(Dataset excerpts)
● ● ● ● ● ● ●

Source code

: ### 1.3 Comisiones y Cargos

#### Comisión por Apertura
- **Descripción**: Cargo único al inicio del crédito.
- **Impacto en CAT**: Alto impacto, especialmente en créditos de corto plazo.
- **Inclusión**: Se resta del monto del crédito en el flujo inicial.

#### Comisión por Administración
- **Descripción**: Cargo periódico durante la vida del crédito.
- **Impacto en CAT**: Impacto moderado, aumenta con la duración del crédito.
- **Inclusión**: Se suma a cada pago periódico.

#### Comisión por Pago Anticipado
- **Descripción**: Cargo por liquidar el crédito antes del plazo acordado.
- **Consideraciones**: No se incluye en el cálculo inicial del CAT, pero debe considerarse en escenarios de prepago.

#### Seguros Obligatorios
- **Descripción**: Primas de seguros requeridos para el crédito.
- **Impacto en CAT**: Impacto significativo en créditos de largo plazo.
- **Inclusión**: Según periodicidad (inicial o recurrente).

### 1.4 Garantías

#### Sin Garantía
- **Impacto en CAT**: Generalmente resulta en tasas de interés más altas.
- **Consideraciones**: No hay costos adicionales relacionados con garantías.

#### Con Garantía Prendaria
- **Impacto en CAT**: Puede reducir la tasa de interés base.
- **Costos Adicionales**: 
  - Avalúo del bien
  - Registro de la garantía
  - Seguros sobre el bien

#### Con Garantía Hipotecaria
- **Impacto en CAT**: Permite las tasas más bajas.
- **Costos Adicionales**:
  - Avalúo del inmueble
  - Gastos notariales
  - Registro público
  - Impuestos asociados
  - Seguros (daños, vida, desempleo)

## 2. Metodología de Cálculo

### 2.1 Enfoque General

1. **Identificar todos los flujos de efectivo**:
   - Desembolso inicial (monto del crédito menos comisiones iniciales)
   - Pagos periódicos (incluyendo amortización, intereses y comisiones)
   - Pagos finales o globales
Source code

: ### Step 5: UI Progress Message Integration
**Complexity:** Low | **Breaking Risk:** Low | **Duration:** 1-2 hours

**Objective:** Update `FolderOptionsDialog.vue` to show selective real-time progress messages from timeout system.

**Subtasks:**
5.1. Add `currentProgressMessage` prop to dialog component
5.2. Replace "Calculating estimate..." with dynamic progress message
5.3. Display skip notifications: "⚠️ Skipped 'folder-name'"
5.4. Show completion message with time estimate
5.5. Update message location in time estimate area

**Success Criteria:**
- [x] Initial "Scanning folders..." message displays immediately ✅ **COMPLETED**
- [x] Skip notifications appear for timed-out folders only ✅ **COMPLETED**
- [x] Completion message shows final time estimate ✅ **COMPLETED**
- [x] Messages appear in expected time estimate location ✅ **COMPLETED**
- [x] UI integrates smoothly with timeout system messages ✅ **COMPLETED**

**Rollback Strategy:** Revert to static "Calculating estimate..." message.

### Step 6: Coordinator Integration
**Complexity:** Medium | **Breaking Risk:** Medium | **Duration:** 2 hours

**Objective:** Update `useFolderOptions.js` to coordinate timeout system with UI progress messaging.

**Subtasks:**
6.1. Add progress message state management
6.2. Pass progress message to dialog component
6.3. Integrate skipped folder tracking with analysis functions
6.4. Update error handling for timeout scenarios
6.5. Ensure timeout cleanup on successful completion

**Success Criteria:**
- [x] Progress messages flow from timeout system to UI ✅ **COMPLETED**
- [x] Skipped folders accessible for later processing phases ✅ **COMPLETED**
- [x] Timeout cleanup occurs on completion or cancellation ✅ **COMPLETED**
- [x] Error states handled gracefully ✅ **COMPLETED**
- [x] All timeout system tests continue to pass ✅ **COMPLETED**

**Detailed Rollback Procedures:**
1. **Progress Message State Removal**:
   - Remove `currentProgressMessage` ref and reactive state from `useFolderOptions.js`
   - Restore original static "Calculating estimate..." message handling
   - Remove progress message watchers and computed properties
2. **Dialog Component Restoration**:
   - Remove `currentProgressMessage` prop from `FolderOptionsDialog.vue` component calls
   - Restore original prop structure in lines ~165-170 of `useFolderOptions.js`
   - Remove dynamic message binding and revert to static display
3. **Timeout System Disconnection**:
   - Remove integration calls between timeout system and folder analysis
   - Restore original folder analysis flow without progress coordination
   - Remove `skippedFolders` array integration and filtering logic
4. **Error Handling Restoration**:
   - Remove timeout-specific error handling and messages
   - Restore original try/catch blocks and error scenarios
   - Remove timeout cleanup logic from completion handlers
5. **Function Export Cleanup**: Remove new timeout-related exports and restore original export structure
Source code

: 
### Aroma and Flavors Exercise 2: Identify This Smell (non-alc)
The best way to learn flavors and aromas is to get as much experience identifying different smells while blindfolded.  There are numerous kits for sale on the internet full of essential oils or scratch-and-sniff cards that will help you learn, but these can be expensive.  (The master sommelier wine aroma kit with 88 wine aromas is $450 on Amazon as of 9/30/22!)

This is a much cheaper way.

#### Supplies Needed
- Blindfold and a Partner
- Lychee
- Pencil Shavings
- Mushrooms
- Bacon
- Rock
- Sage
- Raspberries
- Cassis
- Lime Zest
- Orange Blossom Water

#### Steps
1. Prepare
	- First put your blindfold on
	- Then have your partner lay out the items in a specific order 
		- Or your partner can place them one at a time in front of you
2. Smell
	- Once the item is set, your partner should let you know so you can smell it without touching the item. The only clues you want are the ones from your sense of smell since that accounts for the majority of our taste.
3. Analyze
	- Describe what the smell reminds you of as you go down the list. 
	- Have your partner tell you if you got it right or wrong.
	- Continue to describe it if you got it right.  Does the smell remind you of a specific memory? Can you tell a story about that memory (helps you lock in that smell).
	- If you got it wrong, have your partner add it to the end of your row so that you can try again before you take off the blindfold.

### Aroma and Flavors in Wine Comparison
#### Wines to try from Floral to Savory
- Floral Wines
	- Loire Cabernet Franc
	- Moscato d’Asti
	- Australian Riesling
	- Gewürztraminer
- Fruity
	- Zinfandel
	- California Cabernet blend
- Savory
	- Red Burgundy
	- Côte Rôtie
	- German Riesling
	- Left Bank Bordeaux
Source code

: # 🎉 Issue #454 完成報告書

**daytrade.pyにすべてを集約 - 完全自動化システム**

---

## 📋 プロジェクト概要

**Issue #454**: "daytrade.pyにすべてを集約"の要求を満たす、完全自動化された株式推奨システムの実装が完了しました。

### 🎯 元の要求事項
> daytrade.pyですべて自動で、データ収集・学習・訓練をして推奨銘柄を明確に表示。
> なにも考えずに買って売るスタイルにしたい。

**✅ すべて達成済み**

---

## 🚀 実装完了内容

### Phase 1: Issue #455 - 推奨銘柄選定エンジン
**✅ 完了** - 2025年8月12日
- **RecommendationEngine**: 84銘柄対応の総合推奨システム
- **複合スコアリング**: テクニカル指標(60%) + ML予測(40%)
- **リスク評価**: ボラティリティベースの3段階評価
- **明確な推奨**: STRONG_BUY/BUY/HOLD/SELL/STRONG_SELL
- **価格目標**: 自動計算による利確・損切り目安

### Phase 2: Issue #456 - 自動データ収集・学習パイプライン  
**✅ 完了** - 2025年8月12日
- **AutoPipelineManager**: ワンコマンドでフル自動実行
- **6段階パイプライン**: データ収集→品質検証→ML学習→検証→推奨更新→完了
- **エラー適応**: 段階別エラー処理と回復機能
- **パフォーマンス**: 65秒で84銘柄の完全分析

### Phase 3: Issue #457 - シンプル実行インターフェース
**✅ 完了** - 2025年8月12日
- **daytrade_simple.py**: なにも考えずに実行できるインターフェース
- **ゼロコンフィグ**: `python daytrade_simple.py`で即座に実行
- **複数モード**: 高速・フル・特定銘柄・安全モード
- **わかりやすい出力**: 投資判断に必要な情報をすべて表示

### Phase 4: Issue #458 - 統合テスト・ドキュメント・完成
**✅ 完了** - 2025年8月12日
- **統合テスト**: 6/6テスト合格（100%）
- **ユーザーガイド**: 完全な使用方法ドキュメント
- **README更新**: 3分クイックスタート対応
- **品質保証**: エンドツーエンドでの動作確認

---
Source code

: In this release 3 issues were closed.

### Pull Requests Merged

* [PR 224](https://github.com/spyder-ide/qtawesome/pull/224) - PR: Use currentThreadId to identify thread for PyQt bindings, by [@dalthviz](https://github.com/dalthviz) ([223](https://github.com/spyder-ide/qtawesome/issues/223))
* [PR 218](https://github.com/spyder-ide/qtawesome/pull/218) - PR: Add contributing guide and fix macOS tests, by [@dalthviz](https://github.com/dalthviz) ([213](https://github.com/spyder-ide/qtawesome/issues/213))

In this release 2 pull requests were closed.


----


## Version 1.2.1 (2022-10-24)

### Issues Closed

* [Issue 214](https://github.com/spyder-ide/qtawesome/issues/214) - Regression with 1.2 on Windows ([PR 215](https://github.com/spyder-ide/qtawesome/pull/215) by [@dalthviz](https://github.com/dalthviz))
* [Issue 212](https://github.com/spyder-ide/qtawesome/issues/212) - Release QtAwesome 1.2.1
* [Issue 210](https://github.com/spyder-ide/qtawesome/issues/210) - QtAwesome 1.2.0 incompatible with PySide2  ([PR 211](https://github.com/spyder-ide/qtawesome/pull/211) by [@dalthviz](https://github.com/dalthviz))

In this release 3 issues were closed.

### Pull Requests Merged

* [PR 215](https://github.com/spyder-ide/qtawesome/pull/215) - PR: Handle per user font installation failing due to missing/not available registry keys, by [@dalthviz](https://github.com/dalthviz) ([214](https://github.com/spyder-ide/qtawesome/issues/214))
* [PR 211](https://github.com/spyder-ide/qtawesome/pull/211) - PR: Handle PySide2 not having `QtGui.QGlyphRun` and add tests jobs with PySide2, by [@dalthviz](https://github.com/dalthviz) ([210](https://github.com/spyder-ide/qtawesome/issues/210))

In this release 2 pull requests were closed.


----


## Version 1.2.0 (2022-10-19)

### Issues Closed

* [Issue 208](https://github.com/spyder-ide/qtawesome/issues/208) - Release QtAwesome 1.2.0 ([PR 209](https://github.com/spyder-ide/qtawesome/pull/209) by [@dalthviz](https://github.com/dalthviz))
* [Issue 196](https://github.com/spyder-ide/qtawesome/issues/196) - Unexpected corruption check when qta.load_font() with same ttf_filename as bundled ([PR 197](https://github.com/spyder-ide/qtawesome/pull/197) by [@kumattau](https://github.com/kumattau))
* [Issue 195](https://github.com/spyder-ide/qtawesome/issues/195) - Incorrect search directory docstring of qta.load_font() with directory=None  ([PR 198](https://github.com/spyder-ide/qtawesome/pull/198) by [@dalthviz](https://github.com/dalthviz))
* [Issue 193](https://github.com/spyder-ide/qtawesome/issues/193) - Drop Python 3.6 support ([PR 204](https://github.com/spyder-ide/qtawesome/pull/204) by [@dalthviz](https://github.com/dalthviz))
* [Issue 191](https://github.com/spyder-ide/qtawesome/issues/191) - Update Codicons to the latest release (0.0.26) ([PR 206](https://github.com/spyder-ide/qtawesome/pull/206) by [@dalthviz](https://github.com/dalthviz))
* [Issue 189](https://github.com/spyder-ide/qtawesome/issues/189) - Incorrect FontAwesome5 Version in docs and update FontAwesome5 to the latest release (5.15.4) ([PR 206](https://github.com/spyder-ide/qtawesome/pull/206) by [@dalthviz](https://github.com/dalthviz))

● ● ● ● ● ● ●

:: Work instruction ::
Please copy the lines of the material from the line containing "#### Sin Garantía" to the line containing "- Seguros sobre el bien", both included, with no changes.

:: Exercise response ::
#### Sin Garantía
- **Impacto en CAT**: Generalmente resulta en tasas de interés más altas.
- **Consideraciones**: No hay costos adicionales relacionados con garantías.

#### Con Garantía Prendaria
- **Impacto en CAT**: Puede reducir la tasa de interés base.
- **Costos Adicionales**: 
  - Avalúo del bien
  - Registro de la garantía
  - Seguros sobre el bien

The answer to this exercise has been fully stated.